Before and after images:
%%
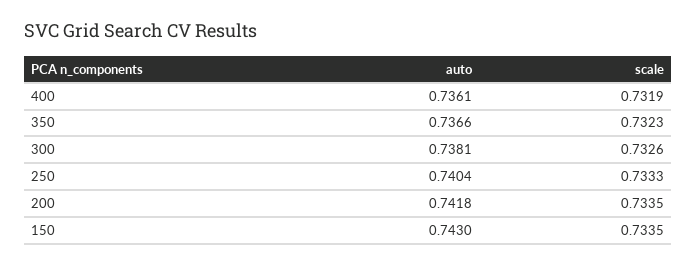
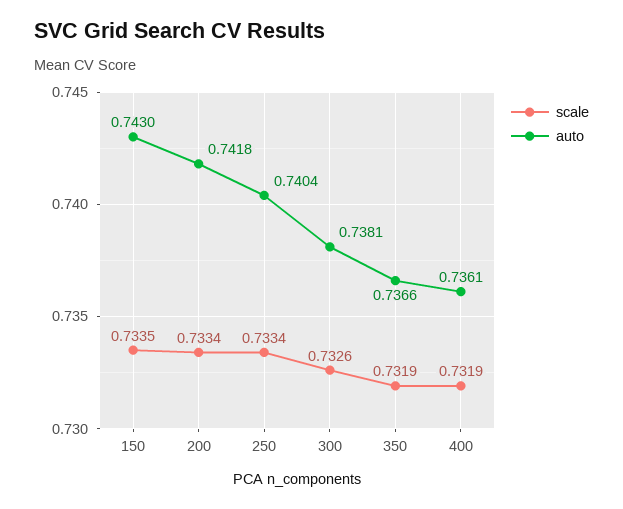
scale, 350: 0.7323 -> 0.7319
scale, 250: 0.7333 -> 0.7334
scale, 200: 0.7335 -> 0.7334

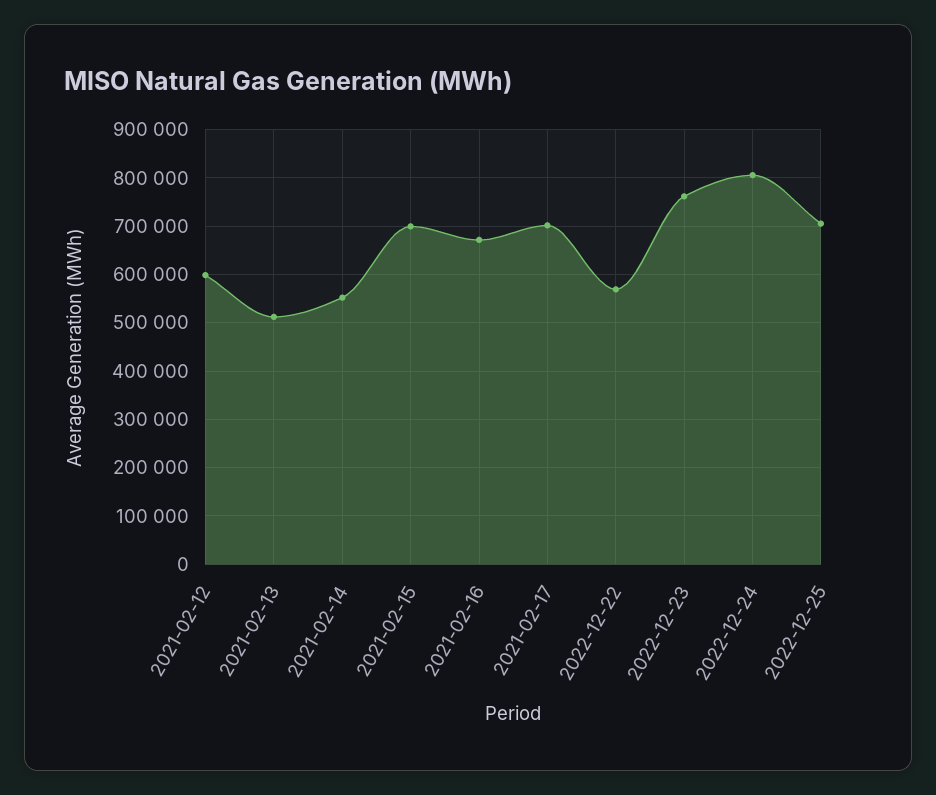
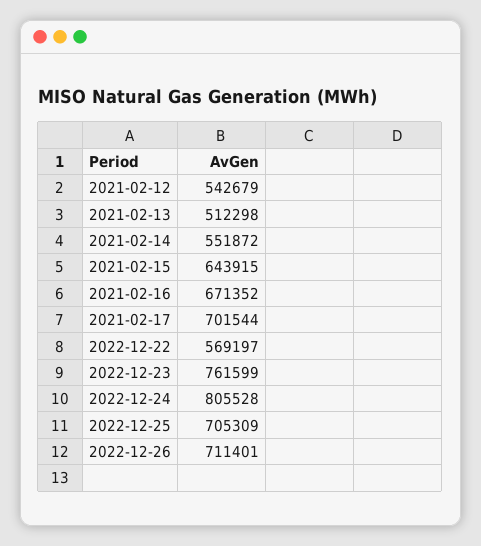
2021-02-12: 600000 -> 542679
2021-02-15: 700000 -> 643915
2022-12-26: none -> 711401

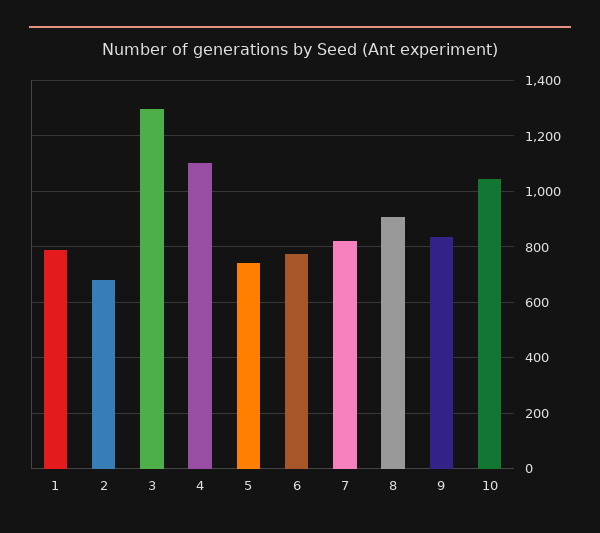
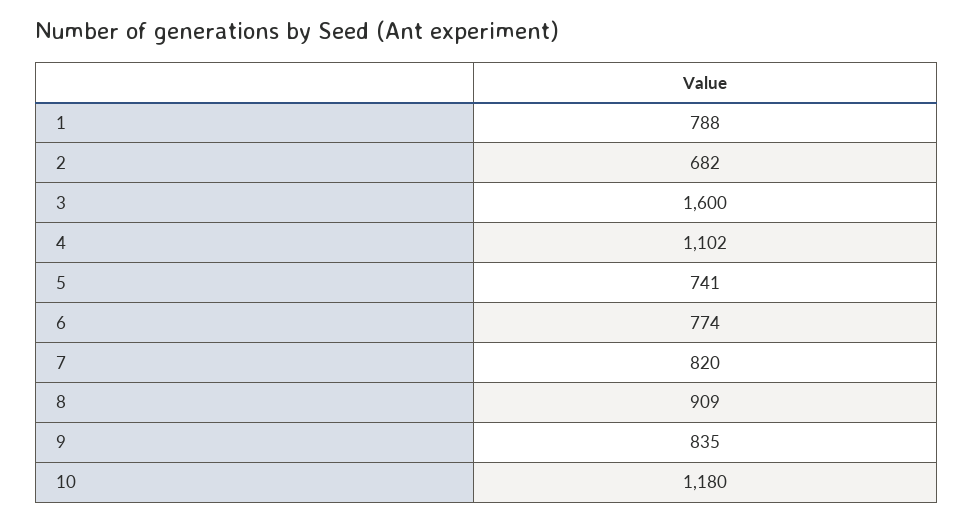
3: 1300 -> 1600
10: 1050 -> 1180

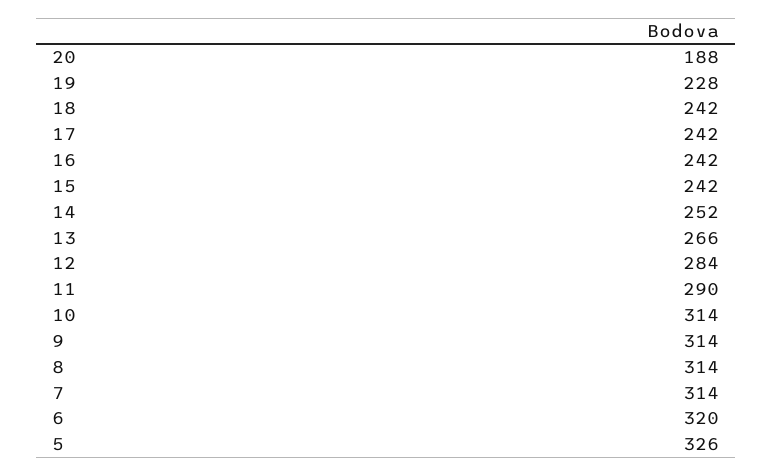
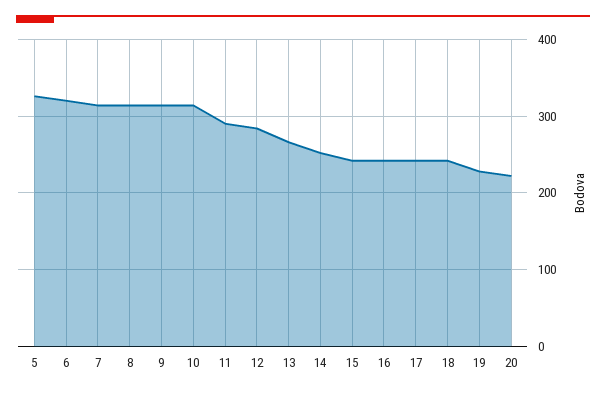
20: 188 -> 220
%%
What you have to do | Set down each record above exactly as it stands and leave out all pictures.

Response for this exercise |
scale, 350: 0.7323 -> 0.7319
scale, 250: 0.7333 -> 0.7334
scale, 200: 0.7335 -> 0.7334

2021-02-12: 600000 -> 542679
2021-02-15: 700000 -> 643915
2022-12-26: none -> 711401

3: 1300 -> 1600
10: 1050 -> 1180

20: 188 -> 220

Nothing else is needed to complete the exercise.